Di hadapan taqwa terbentang lima jalan (tahapan-tahapan), seperti jalan-jalan di atas bukit. Barangsiapa yang dapat melalui jalan-jalan tersebut, maka ia akan memperoleh hakikat dari ketaqwaan itu, yaitu dengan cara meninggalkan perbuatan yang dikehendaki nafsu dan menjauhi larangan Allah:
1. Memilih kesukaran atas kenikmatan, yaitu dengan cara memilih beban ibadah untuk meninggalkan segala sesuatu yang menyenangkan.
2. Memilih kesungguhan atas kebebasan, maksudnya kesungguhan dalam beribadah dengan cara meninggalkan kesenangan dunia.
3. Memilih kelemahan atas keperkasaan, yaitu dengan bersikap tawadhu’.
4. Memilih diam atas banyak bicara, yaitu meninggalkan ucapan-ucapan yang tidak ada manfaatnya (tidak mengandung kebaikan).
5. Memilih maut atas kehidupan. Menurut pandangan ahli Allah, bahwa yang dimaksud dengan maut disini adalah mengekang keinginan nafsu. Barangsiapa yang keinginan nafsu-nya mati, maka ia akan hidup. Dan maut itu terbagi menjadi empat bagian, yaitu:
a. Kematian merah, yaitu menentang ajakan hawa nafsu.
b. Kematian putih, yaitu perut yang lapar, karena lapar itu dapat menerangi bathin dan memutihkan hati nurani. Barangsiapa yang tidak pernah kenyang, maka hiduplah kecerdasannya.
c. Kematian hijau, maksudnya adalah memakai pakaian usang penuh tambalan yang telah afkir dan tidak berharga, demi memenuhi sikap zuhud dan qana’ah.
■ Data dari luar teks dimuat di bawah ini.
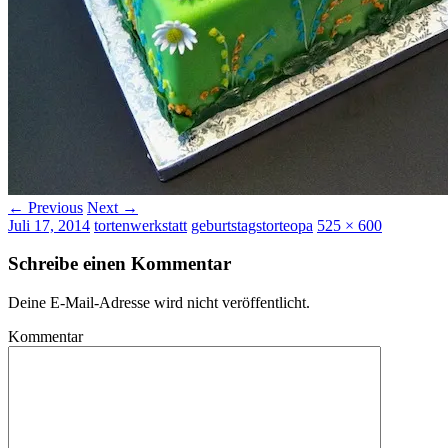
← Previous
Next →
Juli 17, 2014
tortenwerkstatt
geburtstagstorteopa
525 × 600
Schreibe einen Kommentar
Deine E-Mail-Adresse wird nicht veröffentlicht.
Kommentar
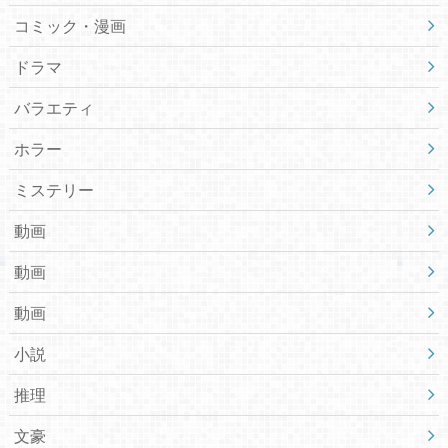
コミック・漫画
ドラマ
バラエティ
ホラー
ミステリー
動画
動画
動画
小説
推理
文豪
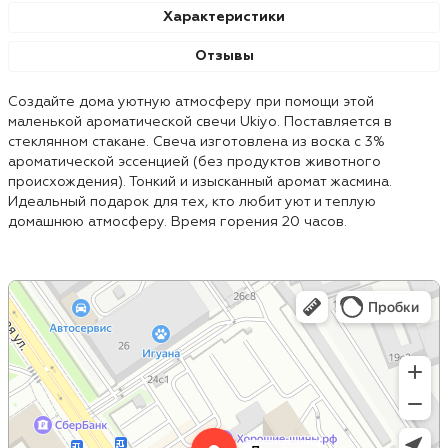
Характеристики
Отзывы
Создайте дома уютную атмосферу при помощи этой
маленькой ароматической свечи Ukiyo. Поставляется в
стеклянном стакане. Свеча изготовлена из воска с 3%
ароматической эссенцией (без продуктов животного
происхождения). Тонкий и изысканный аромат жасмина.
Идеальный подарок для тех, кто любит уют и теплую
домашнюю атмосферу. Время горения 20 часов.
d. Kematian hitam, maksudnya yaitu memikul penderitaan dari perbuatan orang lain yang disebut Fanaa billah (merasa lenyap dirinya, karena tenggelam kepada Allah), yaitu menyadari bahwa pada hakekatnya pen-deritaan itu adalah berasal dari Allah, karena dengan melihat lenyapnya semua perbuatan akan tenggelam dalam perbuatan yang sangat dicintainya.